### [Excerpt]
The Kocatepe Mosque () is the largest mosque in Ankara, Turkey. It was built between 1967 and 1987 in the Kocatepe quarter in Kızılay, and its size and prominent situation have made it a landmark that can be seen from almost anywhere in central Ankara.

History
The idea of building the Kocatepe Mosque dates back to the 1940s. On December 8, 1944, Ahmet Hamdi Akseki, the vice-president of Turkish Religious Affairs, along with seventy-two founding members, established a society known as the "Society to Build a Mosque in Yenişehir, Ankara." In 1947 this society called for projects to be drawn up by architects, but none of the submitted projects were accepted. In 1956, through the efforts of the late Adnan Menderes, Prime Minister of the time, land was allocated for the project to build a mosque in Ankara, and a request for projects was made once again in 1957. This time thirty-six projects were evaluated, with the joint project of Vedat Dalokay and Nejat Tekelioğlu being chosen as the one to be implemented.

### [Given exercise 1]
According to the Kocatepe Mosque text, how many projects were evaluated after the 1957 request?
### [Given exercise 2]
Write out everything in the Kocatepe Mosque text from "The Kocatepe Mosque ()" down to "in central Ankara.".
### [Given exercise 3]
Continue the history of the Kocatepe Mosque from the point at which the text stops.
The rows are not required for any part of this work.

### [Rows]
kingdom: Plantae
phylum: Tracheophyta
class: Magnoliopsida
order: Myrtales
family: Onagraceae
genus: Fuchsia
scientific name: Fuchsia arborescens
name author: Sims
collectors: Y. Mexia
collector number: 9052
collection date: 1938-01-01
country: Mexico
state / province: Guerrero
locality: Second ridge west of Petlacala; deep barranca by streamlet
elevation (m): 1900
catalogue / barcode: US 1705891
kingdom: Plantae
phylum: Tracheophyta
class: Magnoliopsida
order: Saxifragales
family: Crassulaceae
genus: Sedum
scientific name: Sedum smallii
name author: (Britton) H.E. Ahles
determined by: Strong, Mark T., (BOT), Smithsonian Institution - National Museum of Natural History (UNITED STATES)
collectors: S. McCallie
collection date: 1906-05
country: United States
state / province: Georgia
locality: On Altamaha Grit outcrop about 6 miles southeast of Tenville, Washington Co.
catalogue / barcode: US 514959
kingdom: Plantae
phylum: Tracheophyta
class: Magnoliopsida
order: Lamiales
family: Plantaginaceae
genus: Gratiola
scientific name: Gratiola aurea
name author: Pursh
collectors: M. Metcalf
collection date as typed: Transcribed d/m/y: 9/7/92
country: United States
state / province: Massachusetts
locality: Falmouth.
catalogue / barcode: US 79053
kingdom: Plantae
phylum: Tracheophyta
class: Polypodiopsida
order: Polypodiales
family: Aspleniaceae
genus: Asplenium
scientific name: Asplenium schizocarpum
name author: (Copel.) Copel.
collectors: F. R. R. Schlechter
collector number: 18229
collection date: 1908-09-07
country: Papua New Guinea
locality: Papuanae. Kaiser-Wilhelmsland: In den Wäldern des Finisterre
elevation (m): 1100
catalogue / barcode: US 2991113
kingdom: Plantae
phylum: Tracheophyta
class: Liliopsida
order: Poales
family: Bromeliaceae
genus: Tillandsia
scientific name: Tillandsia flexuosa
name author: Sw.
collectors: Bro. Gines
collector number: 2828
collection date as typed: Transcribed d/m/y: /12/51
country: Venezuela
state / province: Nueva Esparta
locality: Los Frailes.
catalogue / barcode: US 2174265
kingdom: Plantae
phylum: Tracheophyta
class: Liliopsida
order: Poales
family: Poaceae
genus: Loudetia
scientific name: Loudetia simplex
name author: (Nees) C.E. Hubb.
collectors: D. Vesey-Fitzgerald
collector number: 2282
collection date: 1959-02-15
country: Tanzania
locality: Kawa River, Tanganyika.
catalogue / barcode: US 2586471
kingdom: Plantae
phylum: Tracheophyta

### [Task result 1]
Thirty-six projects were evaluated.

### [Task result 2]
The Kocatepe Mosque () is the largest mosque in Ankara, Turkey. It was built between 1967 and 1987 in the Kocatepe quarter in Kızılay, and its size and prominent situation have made it a landmark that can be seen from almost anywhere in central Ankara.

### [Task result 3]
Architecture

The accepted project was an innovative and modern design. The construction started, but due to heavy critique from conservatives for its modernist look, the construction was stopped at the foundation level. Vedat Dalokay later built a modified version of the Kocatepe Mosque after winning an international competition for the Shah Faisal Mosque in Islamabad, Pakistan in 1969. This mosque, which can accommodate 24,000 worshippers, is one of the largest mosques of the world, and accepted by many as the frontiers of modern Islamic architecture.

After a third architectural competition in 1967, a more conservative or nostalgic design by Hüsrev Tayla and M. Fatin Uluengin was chosen to be built. Completed in 1987, this project is built in a neo-classical Ottoman architecture style, and is an eclectic building inspired by the Selimiye Mosque in Edirne, and the Sehzade and Sultan Ahmet mosques in Istanbul, which in turn, were influenced by the Eastern Roman architecture of the Hagia Sophia.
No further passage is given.